FILE PHOTO: Alternative for Germany party co-leader Alice Weidel addresses supporters an AfD election campaign rally in Neu-Isenburg, Germany, February 1, 2025. REUTERS/Kai Pfaffenbach/File Photo

BUDAPEST/BERLIN (Reuters) - An endorsement from Elon Musk, 5 million euros in financial donations this year alone, and now an invitation to meet Hungary's Prime Minister Viktor Orban: once isolated, the far-right Alternative for Germany has a growing number of friends.

Orban, whose anti-immigration stance and calls for restoration of Europe's energy relationship with Russia make him an ideological match for the nativist AfD, on Monday announced party leader Alice Weidel's visit to Hungary on social media.

"Berlin has always been a city of walls. It’s time to tear another one down," Orban said on X.

Orban told Switzerland's Neue Zuercher Zeitung that the initiative had come from Weidel herself.

"The AfD could get 20% of the vote (in Germany's Feb. 23 national election). If its head wants to talk to me, why should I say no?" the newspaper quoted him as saying in an interview.

Despite their ideological closeness, Orban has hitherto been careful to keep his distance from the AfD, with officials saying he did not want to antagonise mainstream German parties for whom the AfD is anathema. Germany's security services monitor the AfD on suspicion of being "right-wing extremist".

But the return to the White House of Donald Trump, the preferred candidate of both Orban and the AfD, and the party's growing poll strength within Germany, appear to have shifted the calculus that in the past made many reluctant to have public contact with the party.

Weidel's party shares Orban's desire to rebuild Europe's relations with Russia despite the ongoing Ukraine war as well as his strong antipathy to immigration, especially from Muslim countries.

DONATIONS

On Monday the German parliament disclosed that the AfD had received a 2.3 million euro donation on Feb. 1, its largest ever, from a far-right Austrian politician.
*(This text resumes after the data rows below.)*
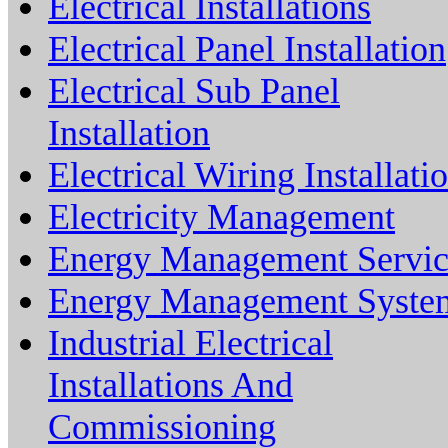
Electrical Installations
Electrical Panel Installation
Electrical Sub Panel
Installation
Electrical Wiring Installati
Electricity Management
Energy Management Servic
Energy Management Syste
Industrial Electrical
Installations And
Commissioning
That followed two separate donations in January from German businessmen totalling almost 2.5 million euros.

Each was individually larger than the total in declared donations that the party received in any given year of its 10-year history.

Musk, the world's richest man who is now leading efforts to slim down the U.S. federal government, endorsed the AfD before Trump's Jan. 20 inauguration.

"Only the AfD can save Germany," Musk wrote on X, his social media platform. He later hosted Weidel for an hour-long conversation.

The AfD is currently polling second in Germany's election race, behind Friedrich Merz's conservative bloc, though it has little chance of winning power for as long as the other parties continue to rule out inviting it for coalition talks.

That so-called "firewall" suffered a dent last week when, for the first time in postwar German history, a parliamentary motion was passed thanks to the votes of a far-right party. This prompted nationwide protests and resignations from Merz's party, which had submitted and backed the motion on migration.